Database Failure Modes and Detection

Database failures cluster into a small number of recognizable patterns. Recognizing the pattern is half the fix.

Why failures cluster

Database failures look infinite until you classify them. In practice, most production incidents fall into a small number of recognisable patterns.

Pattern count. Six common modes cover the majority of database incidents; the long tail is rare.
Recognition speed. Naming the pattern routes investigation in seconds, not hours.
Per-pattern runbook. One runbook per pattern; on-call jumps to the right one without re-investigation.
Training value. New engineers learn the patterns once; transferable across databases and incidents.

Six common modes

1. Corruption.
2. Replication break.
3. Runaway transaction.
4. Vacuum stall (Postgres).
5. OOM.
6. Slow queries cascading.

Per-mode symptoms

Each failure mode has a distinctive signature in metrics and logs. Knowing the symptoms narrows investigation immediately.

Corruption. Read errors, checksum failures, specific pages unreadable; rare but devastating.
Replication break. Lag metric spikes to infinite; downstream readers serve stale data.
Runaway transaction. Locks held forever, table bloat; pg_stat_activity shows long-running query.
Vacuum stall, OOM, cascade. Dead tuples accumulate; OOM-kill loops; query queue grows and latency climbs respectively.

Auto-detection

Each pattern has a unique metric signature. Auto-detection with pattern matching beats human pattern-matching during an incident.

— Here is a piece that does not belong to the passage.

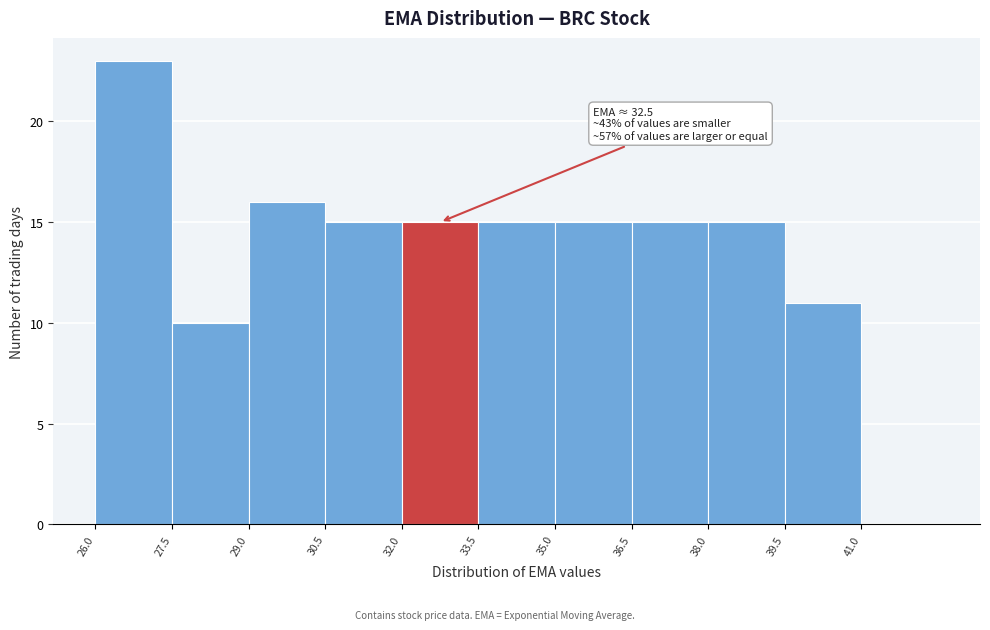

Over which range of the x-axis is the bar tallest?

26.0 to 27.5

Per-pattern signature. Each failure mode has a unique combination of metrics; encode it once, detect forever.
Tooling. PMM, Datadog DB Monitoring, native cloud DB monitoring increasingly include pattern detection.
Custom detection. For unusual patterns, custom Prometheus alerts on the metric combination work just as well.
Routing. Detected pattern triggers the right runbook automatically; on-call gets context, not raw alert.

Antipatterns

Diagnosing each from scratch. Slow.
One alert ‘DB unhealthy.’ Misses pattern.
No runbook per pattern. Re-investigate every time.

What to do this week

Three moves. (1) Apply this pattern to your most-loaded table. (2) Measure query latency / write throughput before/after. (3) Document the win and the constraint so the next refactor inherits the knowledge.